According to the makers, not only can Lanius find entry and exit points such as windows and doorways using video analytics it can also identify combatant and non-combatant personnel among the occupants, and is capable of ‘threat classification’ as well as identifying other features of interest such as weapons. (Clearly, this raises a lot of questions about how reliable it is). The drone requires operator approval before detonating its payload, seen several times in the video as a big green button; the makers are keen to note that this is an operator-in-the-loop weapon rather than an autonomous ‘killer robot.’ An upgrade to full autonomous mode would just be a small software change though.

Lanius is based on a racing model, as these provide maximum agility and maneuverability in tight indoor spaces. It has a top speed of 45 mph. The big limitation, as expected, is the flight time, which is given as seven minutes. This is why the loitering munitions are brought into action by the larger ‘mothership’, No details are given of this, but judging from the video it is similar to large commercial models (or Ukraine’s R18 bomber) which typically have a payload of several kilos and a flight time of 45 minutes or more.

The mothership in the video appears to carry three Lanius loitering munitions. These weigh 1.5 kilos each, and carry a payload of 150 grams or around five ounces. This is less than the Vog-17 grenade widely used for drone-bombing by Ukraine, but the Lanius appears to be intended for much close-range use. The shape of the drone also suggests that the warhead may be highly directional, effectively a miniature claymore mine.

Lanius is also shown being launched by hand; a lightweight weapon able to carry out precision indirect attacks from several hundred meters away, and which can also be controlled directly like a normal loitering ammunition, is well worth the weight for most foot soldiers.

The video shows Lanius using ‘ambush mode’: it can land on the ground in front of a closed door or other ambush point, conserving battery while waiting for a target to appear.
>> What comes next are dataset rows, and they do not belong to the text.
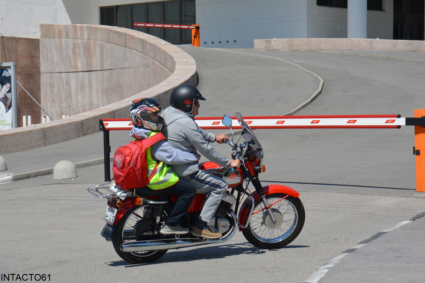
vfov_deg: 14.7
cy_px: 142
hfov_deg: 21.9
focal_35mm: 93
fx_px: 1097
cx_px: 212
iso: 400
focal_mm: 62
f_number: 6.3
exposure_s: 1/1600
If adversaries barricade themselves in a building, they are likely to find loitering munitions still waiting for them when they come out.

As with the rest of the Legion-X suite, the most impressive feature of Lanius is that it exists here and now, and may already be in use with Israeli forces. The IDF has always been a leader in drone technology, and was the first to use swarming drones in action. They may also be the first to use this type of attack quadcopter.

Lanius promised ‘search and attack in one.’ Clearly it has limitations, and drones are not about to replace infantry. But in terms of locating, identifying and engaging an enemy behind cover in urban terrain, Lanius looks like a huge step forward. As well as being a step towards the day that human soldiers are all in the second line behind a wall or armed robots of different shapes and sizes.